Margaret Atwood a agi comme consultante sur cette nouvelle production et a même hérité d'une petite apparition dans un épisode. «J'ai rencontré le créateur [Bruce Miller], les scénaristes, les gens de l'équipe. Cela ne signifie pas que j'ai le dernier mot sur l'adaptation, mais j'ai été très chanceuse, car l'équipe est très impliquée, ce sont tous des gens talentueux et enthousiasmés par le projet.»

Les premières critiques sont très positives, et pour avoir vu les trois premiers épisodes, nous pouvons vous dire qu'il s'agit presque d'une série d'épouvante. Ajoutons aussi qu'il n'existe vraiment pas beaucoup de séries d'anticipation qui présentent le point de vue des femmes, ce qui fait toute l'originalité de cette production. C'était d'ailleurs l'intention de Margaret Atwood lorsqu'elle a commencé à écrire The Handmaid's Tale, dans les années 80. 

«À cette époque, il existait pas mal de dystopies, mais elles étaient surtout écrites par des hommes. À l'âge que j'ai, 77 ans, j'ai lu beaucoup de livres écrits par des hommes, ce qui vous donne une bonne vue d'ensemble de ce qu'ils sont capables de faire [rires]. J'ai pensé: que serait le roman 1984 s'il était du point de vue de Julia? À quoi ressemblerait ce regard sur le totalitarisme du point de vue d'une femme?
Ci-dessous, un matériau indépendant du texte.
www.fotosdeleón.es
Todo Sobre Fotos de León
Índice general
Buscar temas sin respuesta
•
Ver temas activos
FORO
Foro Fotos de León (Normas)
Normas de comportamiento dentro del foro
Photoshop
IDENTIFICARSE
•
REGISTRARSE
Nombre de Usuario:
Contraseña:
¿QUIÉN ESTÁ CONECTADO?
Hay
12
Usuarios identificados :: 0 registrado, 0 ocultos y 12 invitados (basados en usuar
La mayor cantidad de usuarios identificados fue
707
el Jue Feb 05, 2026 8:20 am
Dans mon roman, je n'ai rien mis qui n'ait jamais été déjà fait quelque part ou à d'autres époques. Rien qui soit impossible du point de vue des comportements humains.»

Chacun injecte ses peurs dans ce roman qui a déjà été banni des écoles du Texas, il y a une dizaine d'années, parce que considéré comme «antireligieux». Certains y voient un message anti-chrétien, d'autres, un message anti-islam, plusieurs le considèrent comme un manifeste féministe. On lit tous avec nos grilles, mais que peut la fiction dans un monde de «faits alternatifs»? «La bonne chose avec la fiction, c'est que cela n'a pas à être de l'information, estime Margaret Atwood. Elle crée des mondes alternatifs que nous espérons être crédibles. Vous pouvez ressentir ce que vivent les personnages, cela peut vous initier à de nouvelles réalités d'une manière différente des faits. C'est une énorme plateforme pour comprendre les autres en profondeur, pour rendre impossible la déshumanisation des gens. Car déshumaniser les gens est le premier pas pour les oblitérer.»